The decision is expected to have significant reverberations throughout all branches, as Pentagon spokesman John Kirby said Monday night the DoD is reviewing the decision in light of how it will impact its continuing policy of discharging all servicemembers not in conformity. US District Judge Reed O’Connor ruled that the pandemic "provides the government with no license to abrogate" the individual liberties of any American.
He asserted and defended service members' right for religious exemption - crucially which in branches like the Marines have been subject of blanket denials of late, according to widespread reports. Judge O'Connor wrote as part of his 26-page injunction that "loss of religious liberties outweighs any forthcoming harm to the Navy" and that "even the direst circumstances cannot justify the loss of constitutional rights."
"This Court does not make light of COVID-19′s impact on the military. Collectively, our armed forces have lost over 80 lives to COVID-19 over the course of the pandemic," O’Connor wrote Monday.
The Washington Post details the background of the lawsuit as follows:
The troops — a group that included Navy SEALs and other members of Naval Special Warfare Command — filed suit against President Biden, Defense Secretary Lloyd Austin, Navy Secretary Carlos Del Toro and the Defense Department to challenge the Navy’s vaccination requirement in November. The troops cited Christian beliefs that they should not take a vaccine developed from aborted fetal cell lines and saw a modification of their bodies as an "affront to their Creator."

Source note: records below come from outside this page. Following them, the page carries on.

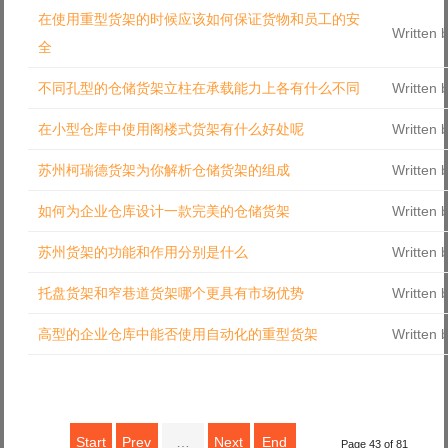
在使用重型货架的时候应该如何保证货物和员工的安
Log in with Facebook
Written 
全
Forgot your password?
Forgot your username?
不同孔型的仓储货架立柱在承载能力上各有什么不同
Written 
在小型仓库中使用阁楼式货架有什么好处呢
Written 
苏州柯瑞德货架为你解析仓储货架的组成
Written 
如何为企业仓库设计一款完美的仓储货架
Written 
苏州货架的功能和作用分别是什么
Written 
托盘货架和窄巷道货架哪个更具有市场优势
Written 
高型的企业仓库中能否使用自动化的重型货架
Written 
Start
Prev
…
Next
End
Page 43 of 81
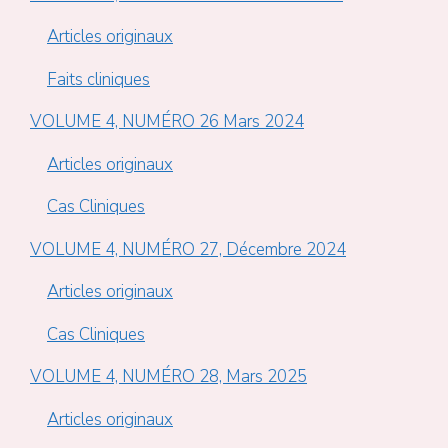
Articles originaux
Faits cliniques
VOLUME 4, NUMÉRO 26 Mars 2024
Articles originaux
Cas Cliniques
VOLUME 4, NUMÉRO 27, Décembre 2024
Articles originaux
Cas Cliniques
VOLUME 4, NUMÉRO 28, Mars 2025
Articles originaux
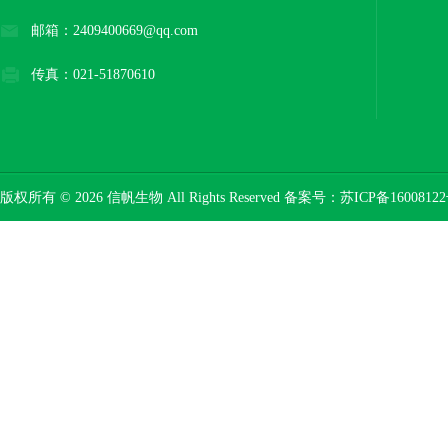
邮箱：2409400669@qq.com
传真：021-51870610
版权所有 © 2026 信帆生物 All Rights Reserved 备案号：
苏ICP备16008122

Mike Berry, general counsel for the First Liberty Institute which is representing the Seals, said in the aftermath of the judge's order to halt punishments from military commanders over the vaccine mandate: "Forcing a service member to choose between their faith and serving their country is abhorrent to the Constitution and America's values," Berry said. "Punishing SEALs for simply asking for a religious accommodation is purely vindictive and punitive. We're pleased that the court has acted to protect our brave warriors before more damage is done to our national security."
"..Court..issued a preliminary injunction against Biden’s military mandate prohibiting the Pentagon from forcing 35 Navy SEALs to receive a COVID-19 vaccine. The injunction only applies to the servicemen involved in the lawsuit, not to the mandate in general." pic.twitter.com/RJtTcBapgt— Mike_Muffler (@mike_muffler) January 4, 2022
Recall that last month the military admitted it is denying religious exception requests almost across the board:
Marine Corps spokesman Capt. Ryan Bruce told Fox News that as of Thursday, 3,080 of the 3,192 requests for religious accommodation concerning the COVID-19 vaccine mandate had been processed and zero had been approved, adding that "no religious accommodations have been approved for any other vaccine in the past seven years."
Likely the order could open up an avalanche of similar successful lawsuits against the Biden administration and the DoD. For now, however, "The order prevents the Navy from applying its vaccine mandate and administrative discharge policy on the 35 sailors involved in the lawsuit."
There are similar lawsuits to halt the military's ability to punish unvaccinated personnel currently in process across various parts of the country, working their way through civil courts.